Jackson Springs is an unincorporated community and census-designated place (CDP) in Moore County, North Carolina, United States. It was first listed as a CDP in the 2020 census with a population of 154.

==History==
Jackson Springs was settled in the 1700s by the Jackson family, after which the locale was named. It grew into a mineral spa town with a large hotel. The community declined after the hotel was destroyed by fire in 1933.

==Geography==
Jackson Springs is in southwestern Moore County along North Carolina Highway 73, which leads northeast 4 mi to West End and southwest 7 mi to Interstate 73/74 at Plain View. Pinehurst is 10 mi to the east via NC 73 and NC 211.

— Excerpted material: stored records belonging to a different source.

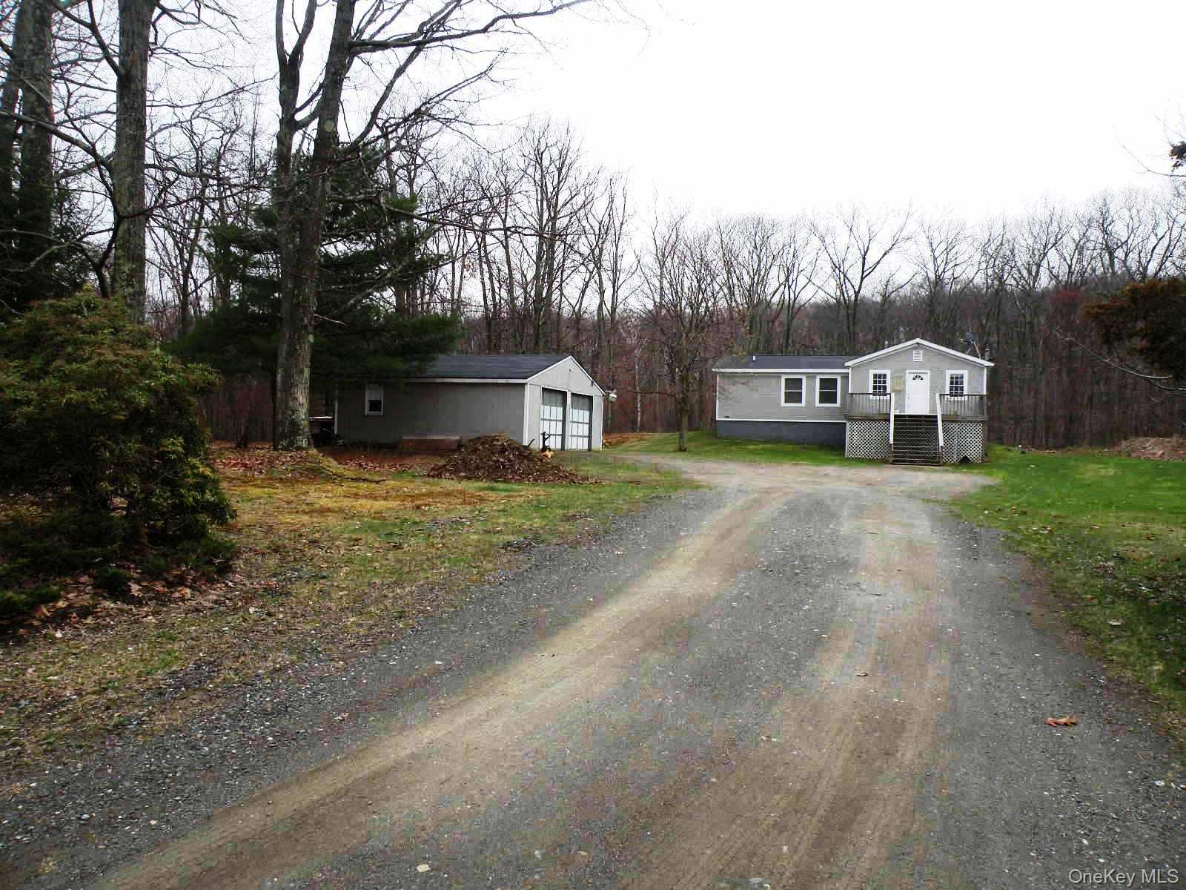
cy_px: 445
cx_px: 593
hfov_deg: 65.3
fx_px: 925
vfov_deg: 51.4
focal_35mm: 27
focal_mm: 4.7
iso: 64
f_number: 4
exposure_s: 1/138
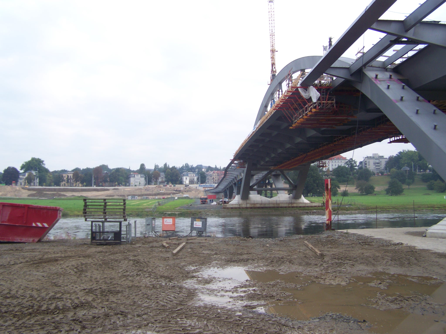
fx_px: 490
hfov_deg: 49.0
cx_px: 223
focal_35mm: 38
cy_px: 167
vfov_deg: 37.7
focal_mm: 6.3
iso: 64
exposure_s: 1/100
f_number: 2.8
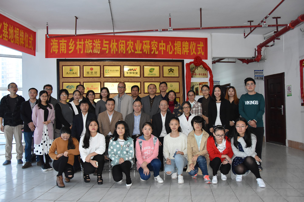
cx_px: 152
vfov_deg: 43.6
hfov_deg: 61.9
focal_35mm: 30
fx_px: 253
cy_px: 101
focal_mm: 20
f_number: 3.5
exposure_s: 1/60
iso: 2000
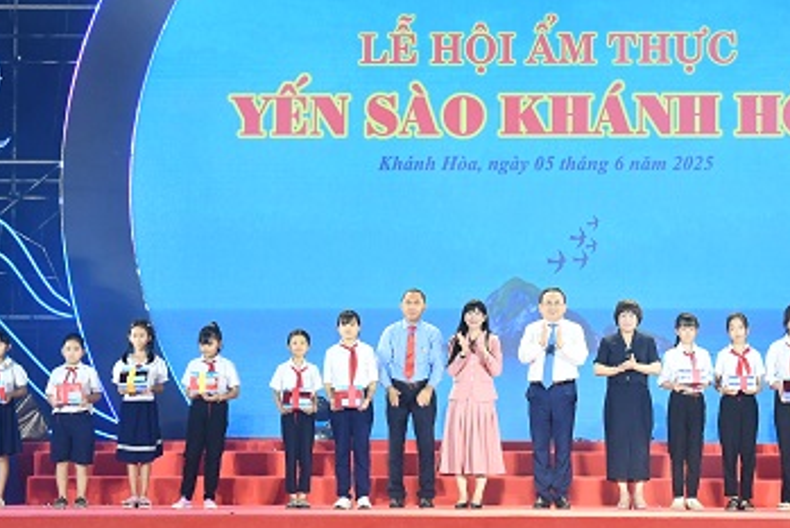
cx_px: 462
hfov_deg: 15.9
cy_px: 177
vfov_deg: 10.6
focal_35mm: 129
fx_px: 2832
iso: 2000
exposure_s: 1/80
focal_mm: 50
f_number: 9
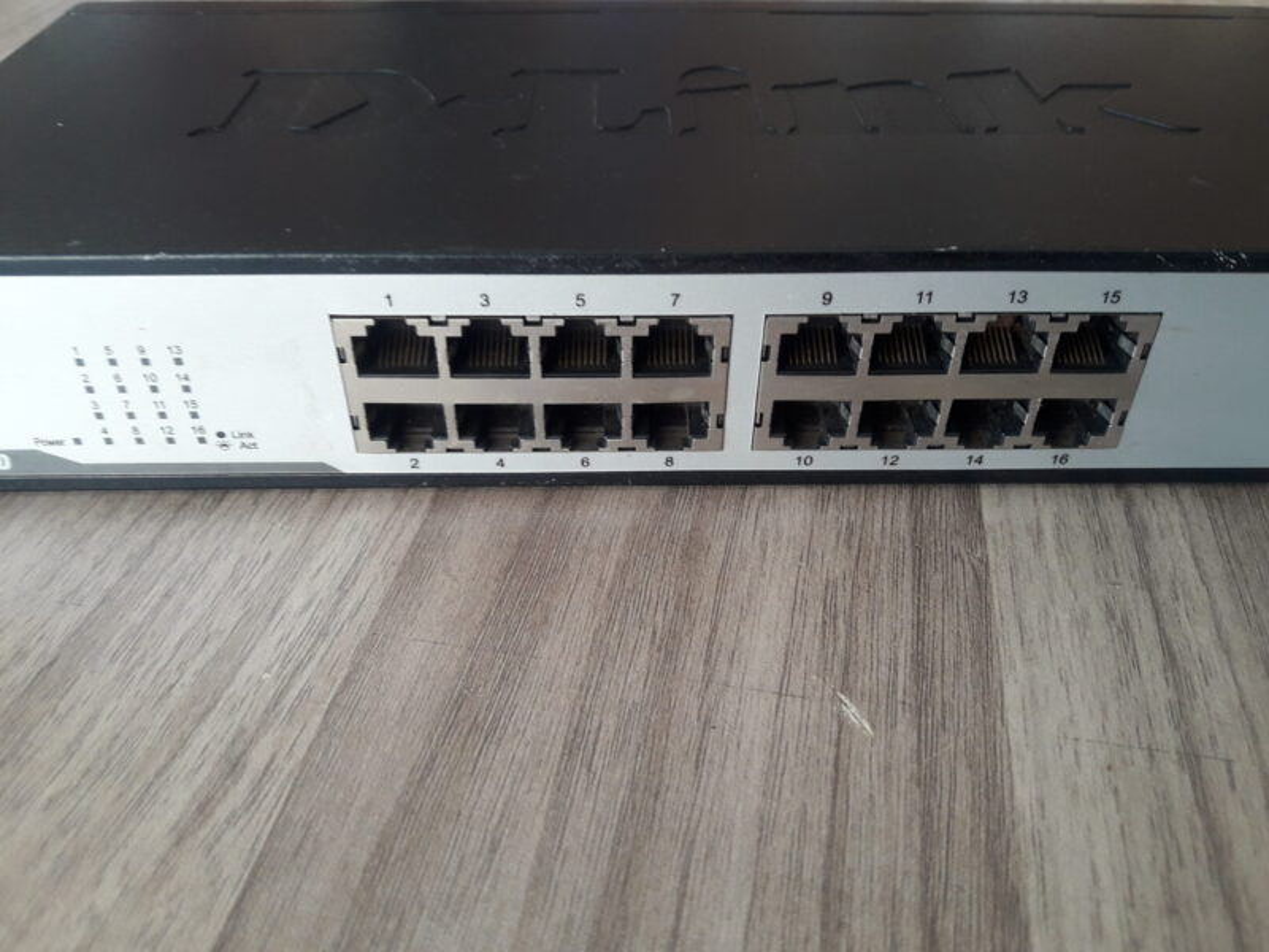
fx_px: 1026
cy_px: 476
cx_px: 634
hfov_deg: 63.4
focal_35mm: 28
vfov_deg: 49.7
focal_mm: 3.7
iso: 80
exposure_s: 1/33
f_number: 1.9
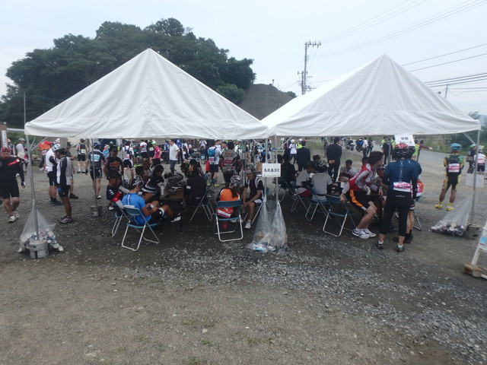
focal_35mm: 21
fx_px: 295
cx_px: 244
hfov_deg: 79.0
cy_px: 182
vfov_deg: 63.4
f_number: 3.5
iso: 125
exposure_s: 1/400
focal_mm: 3.7
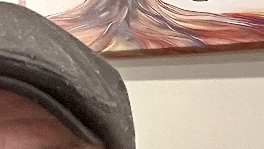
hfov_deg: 17.1
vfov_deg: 9.4
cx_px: 38
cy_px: 252
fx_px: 868
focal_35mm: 124
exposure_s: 1/15
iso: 640
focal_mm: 2.69
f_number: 1.9
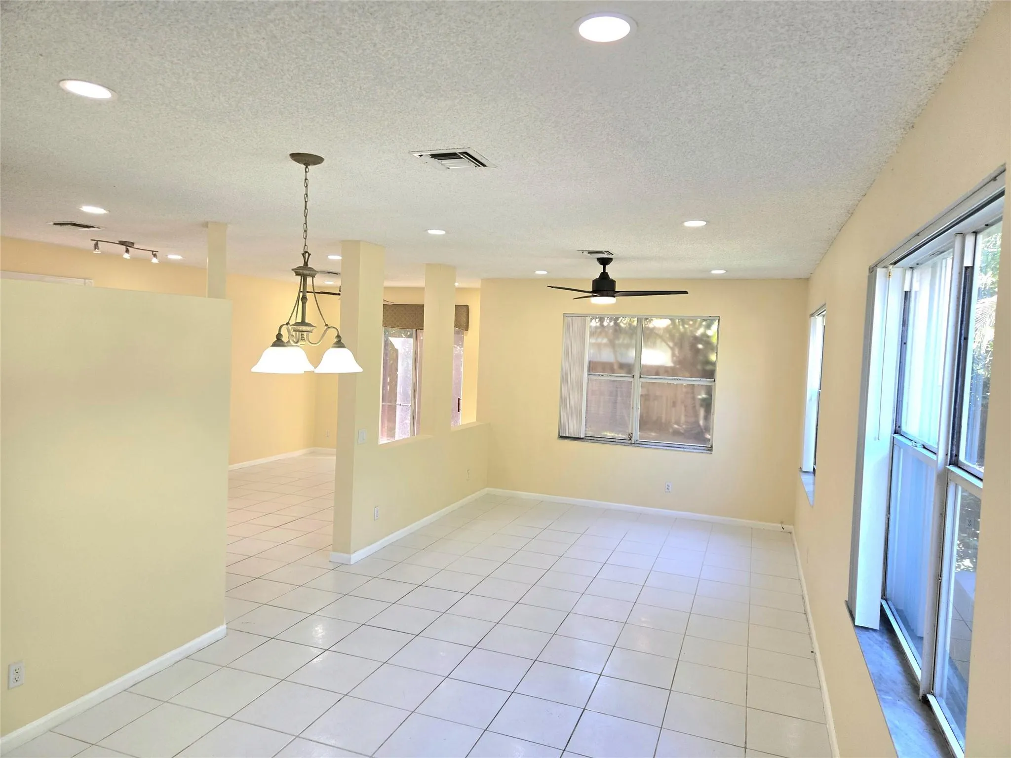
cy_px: 379
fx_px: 672
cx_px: 506
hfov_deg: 73.9
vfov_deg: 58.9
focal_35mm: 23
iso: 32
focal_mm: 5.4
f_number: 1.8
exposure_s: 1/60.2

According to the U.S. Census Bureau, the Jackson Springs CDP has an area of 1.6 sqmi, all land. Jackson Creek forms the eastern border of the community. The creek is a south-flowing tributary of Drowning Creek, the headwaters of the Lumber River.

==Notable people==
- Harris Blake, North Carolina state senator; born in Jackson Springs

==Demographics==

Historical population
| Census | Pop. | Note | %± |
| 2020 | 154 |  | — |
U.S. Decennial Census 2020

===2020 census===

Jackson Springs CDP, North Carolina – Demographic Profile (NH = Non-Hispanic)
| Race / Ethnicity | Pop 2020 | % 2020 |
|---|---|---|
| White alone (NH) | 99 | 64.29% |
| Black or African American alone (NH) | 28 | 18.18% |
| Native American or Alaska Native alone (NH) | 1 | 0.65% |
| Asian alone (NH) | 2 | 1.30% |
| Pacific Islander alone (NH) | 1 | 0.65% |
| Some Other Race alone (NH) | 2 | 1.30% |
| Mixed Race/Multi-Racial (NH) | 10 | 6.49% |
| Hispanic or Latino (any race) | 11 | 7.14% |
| Total | 154 | 100.00% |

Note: the US Census treats Hispanic/Latino as an ethnic category. This table excludes Latinos from the racial categories and assigns them to a separate category. Hispanics/Latinos can be of any race.